Was für ein effektvoller Auftritt: Unter Blitz und Donner
erschien Harry Mulisch kurz vor Mitternacht mit seinem Romanerstling!
"Zwei Gespenster oder zwei Geister. Das eine fragt
das andere: 'Glaubst du an ein Leben vor dem Tod?'"
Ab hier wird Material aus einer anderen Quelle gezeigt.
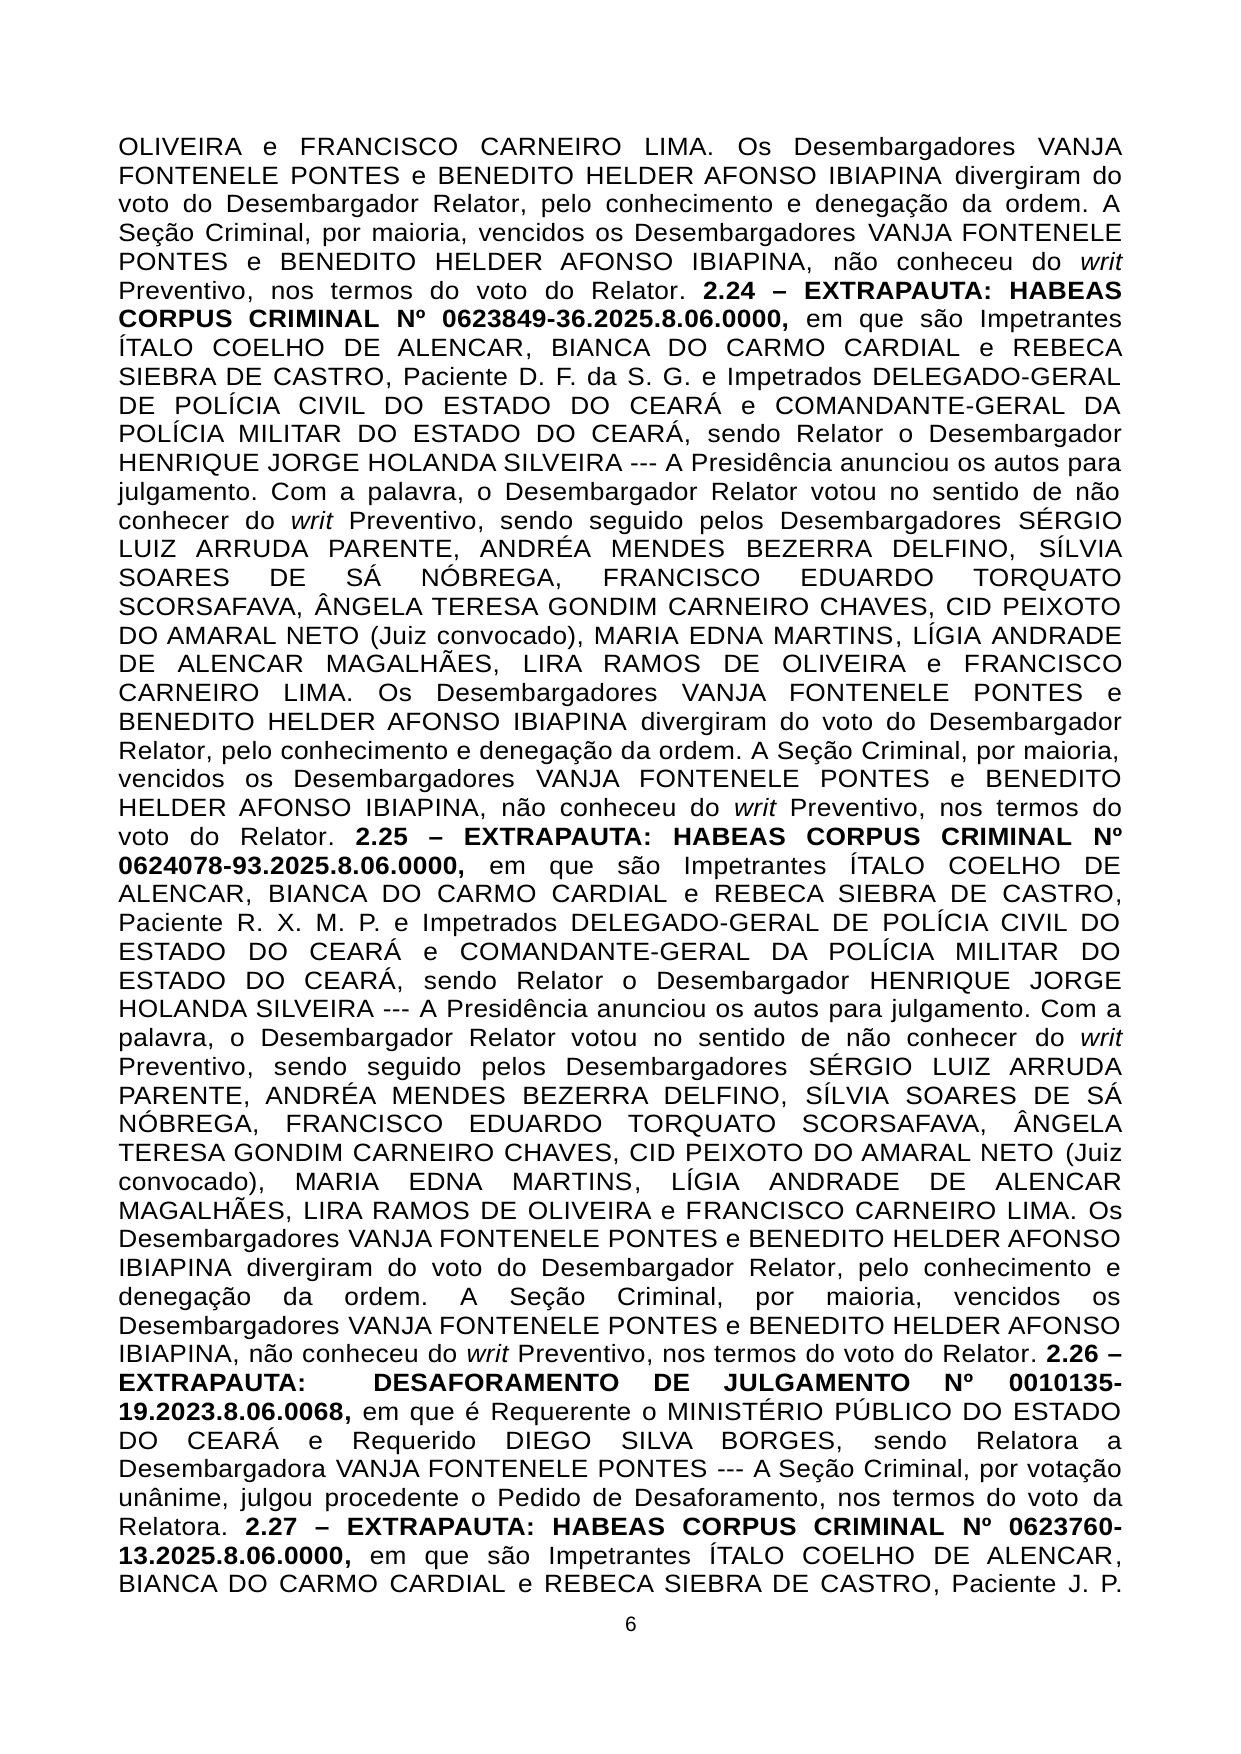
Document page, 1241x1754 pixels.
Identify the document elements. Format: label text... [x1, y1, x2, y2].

Archibald Strohalm, bislang zumindest äußerlich
unauffällig und durchschnittlich, beobachtet seit einem Jahr
jeden Samstagnachmittag mit wachsender Empörung die
Vorstellungen des christlich missionierenden Puppenspielers Ouwe Opa,
der mit seinem Sohn Theodoor die Stadtbewohner, vor allem die Kinder,
durch Furcht und Schrecken auf den rechten Weg bringen bzw. ebendort
halten möchte. Seine Stücke über den Tod und
das Jenseits
sind ernst und schicksalsschwanger, die
Atmosphäre ist bedrückend, und dennoch versammeln
sich die Kinder und Eltern jedesmal ehrfürchtig und
erwartungsvoll, wenn eine Aufführung ansteht. Ouwe Opa gilt
als Respektsperson und moralische Instanz.
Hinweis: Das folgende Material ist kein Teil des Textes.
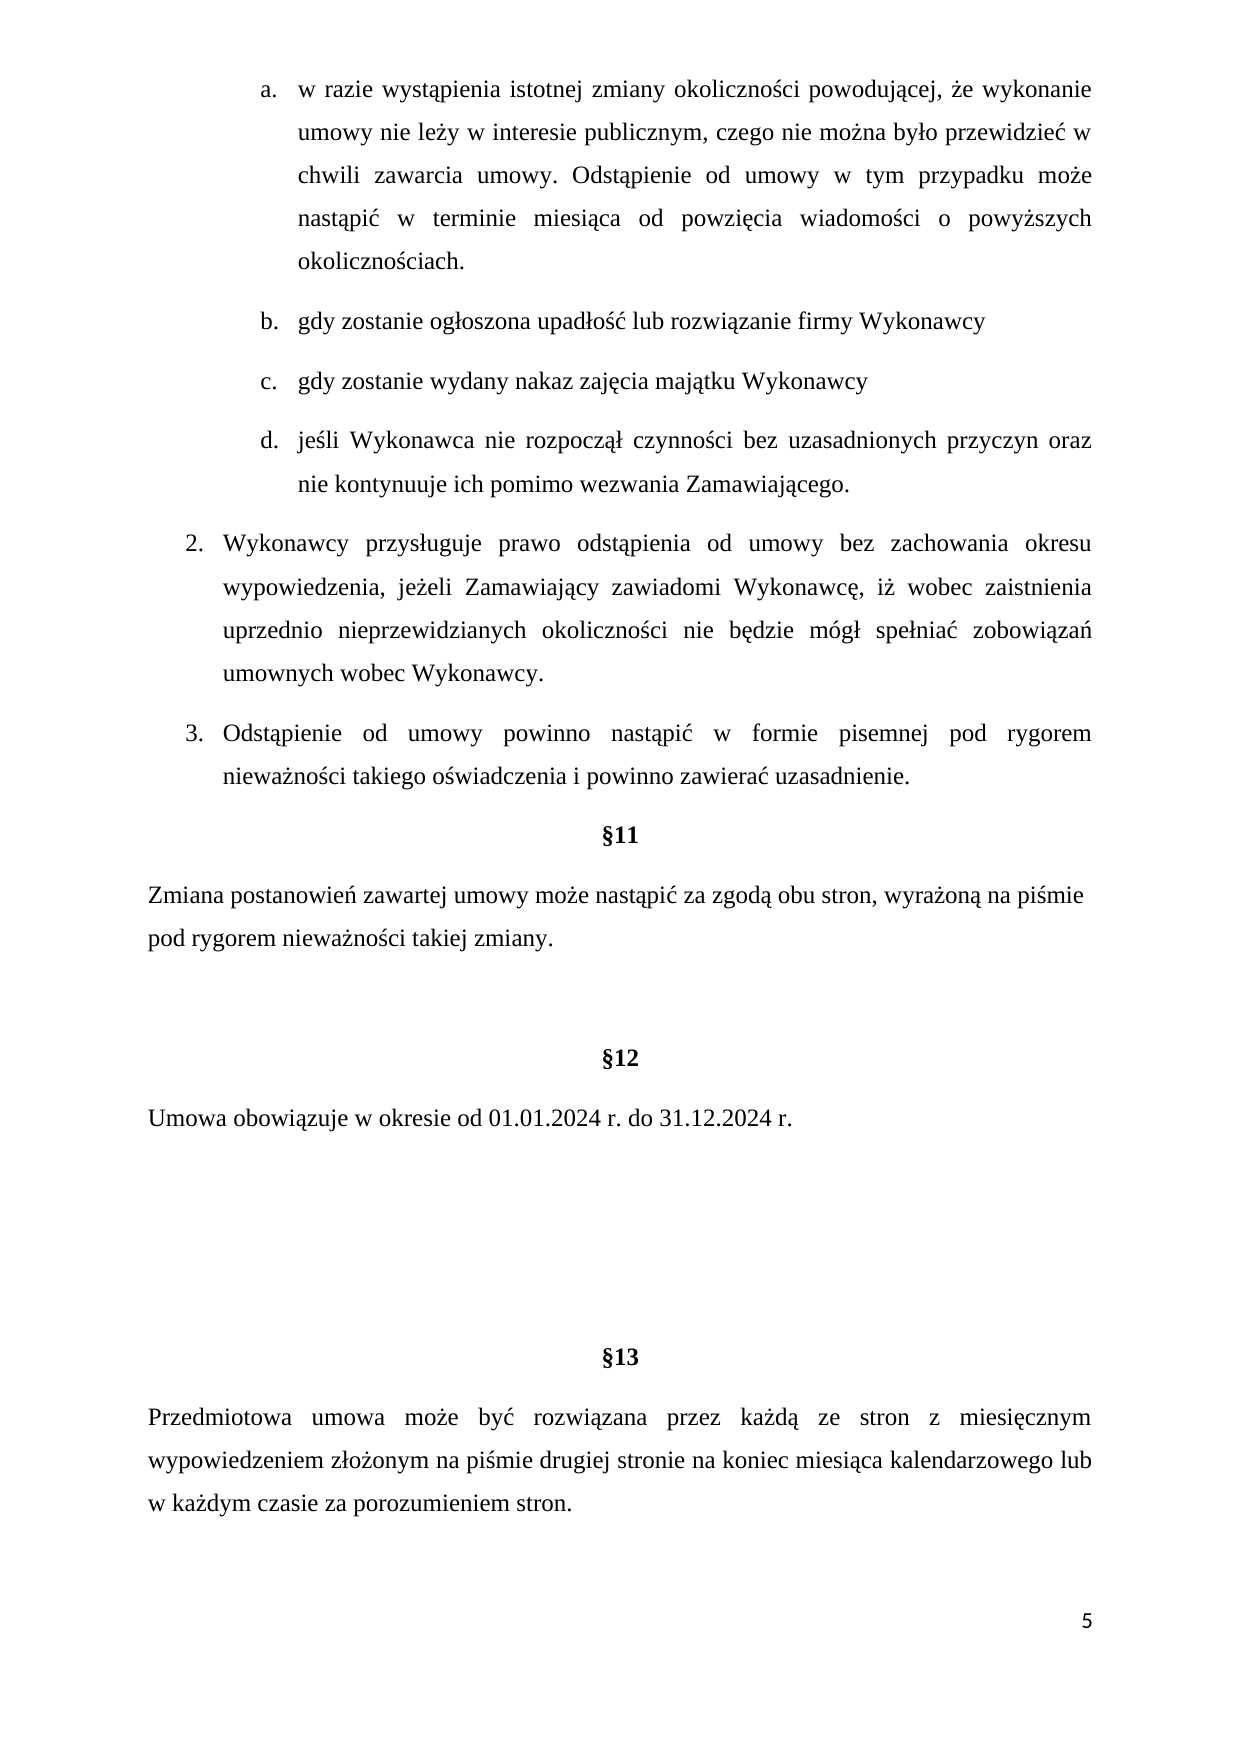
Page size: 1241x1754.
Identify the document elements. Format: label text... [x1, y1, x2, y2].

list Wykonawcy przysługuje prawo odstąpienia od umowy bez zachowania okresu wypowiedzenia, jeżeli Zamawiający zawiadomi Wykonawcę, iż wobec zaistnienia uprzednio nieprzewidzianych okoliczności nie będzie mógł spełniać zobowiązań umownych wobec Wykonawcy. [185, 528, 1093, 687]
text Zmiana postanowień zawartej umowy może nastąpić za zgodą obu stron, wyrażoną na piśmie pod rygorem nieważności takiej zmiany. [148, 880, 1093, 952]
list gdy zostanie wydany nakaz zajęcia majątku Wykonawcy [260, 366, 1093, 394]
list gdy zostanie ogłoszona upadłość lub rozwiązanie firmy Wykonawcy [260, 306, 1093, 335]
list Odstąpienie od umowy powinno nastąpić w formie pisemnej pod rygorem nieważności takiego oświadczenia i powinno zawierać uzasadnienie. [185, 718, 1093, 789]
text Umowa obowiązuje w okresie od 01.01.2024 r. do 31.12.2024 r. [148, 1103, 1093, 1132]
text §12 [148, 1043, 1093, 1072]
text §11 [148, 821, 1093, 849]
list jeśli Wykonawca nie rozpoczął czynności bez uzasadnionych przyczyn oraz nie kontynuuje ich pomimo wezwania Zamawiającego. [260, 426, 1093, 497]
text Przedmiotowa umowa może być rozwiązana przez każdą ze stron z miesięcznym wypowiedzeniem złożonym na piśmie drugiej stronie na koniec miesiąca kalendarzowego lub w każdym czasie za porozumieniem stron. [148, 1402, 1093, 1517]
list w razie wystąpienia istotnej zmiany okoliczności powodującej, że wykonanie umowy nie leży w interesie publicznym, czego nie można było przewidzieć w chwili zawarcia umowy. Odstąpienie od umowy w tym przypadku może nastąpić w terminie miesiąca od powzięcia wiadomości o powyższych okolicznościach. [260, 74, 1093, 275]
text §13 [148, 1342, 1093, 1371]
"Es war die Form, in der Ouwe Opa sie präsentierte,
die seine Wut von Woche zu Woche anwachsen ließ, so sehr,
dass sich in ihm eine Explosivität anstaute, die ausreichte,
um Berge zu versetzen."
Archibald Strohalm, provoziert und erzürnt, sieht rot und geht
aufs Ganze: Er fordert Ouwe Opa vor versammelter Nachbarschaft heraus
und kündigt an, ein heiter-belehrendes
Puppentheaterstück, dessen Wahrheitsgehalt alles, was Ouwe Opa
je geboten hat, in den Schatten stellen wird, zu schreiben und selbst
aufzuführen, welches der konventionellen Moral eine
erweiterte, auf Lachen
beruhende, entgegensetzt. Und diesem Ziel wird hinkünftig
alles, wirklich alles, untergeordnet.
Archibald Strohalm kündigt seine Anstellung, sehr zum
Missfallen seines einfältigen Chefs, trennt sich von seiner
Freundin, bricht den Kontakt zu seiner Schwester Jutje, mit der ihn
eine ganz besondere Innigkeit verbindet, ab, und wird zum
stadtbekannten Sonderling, zum Bürgerschreck. Nahezu
überall sieht er tote Vögel, mitunter in bizarren
Szenerien, und eine schleimige Verwesungsmasse, die er "Satan"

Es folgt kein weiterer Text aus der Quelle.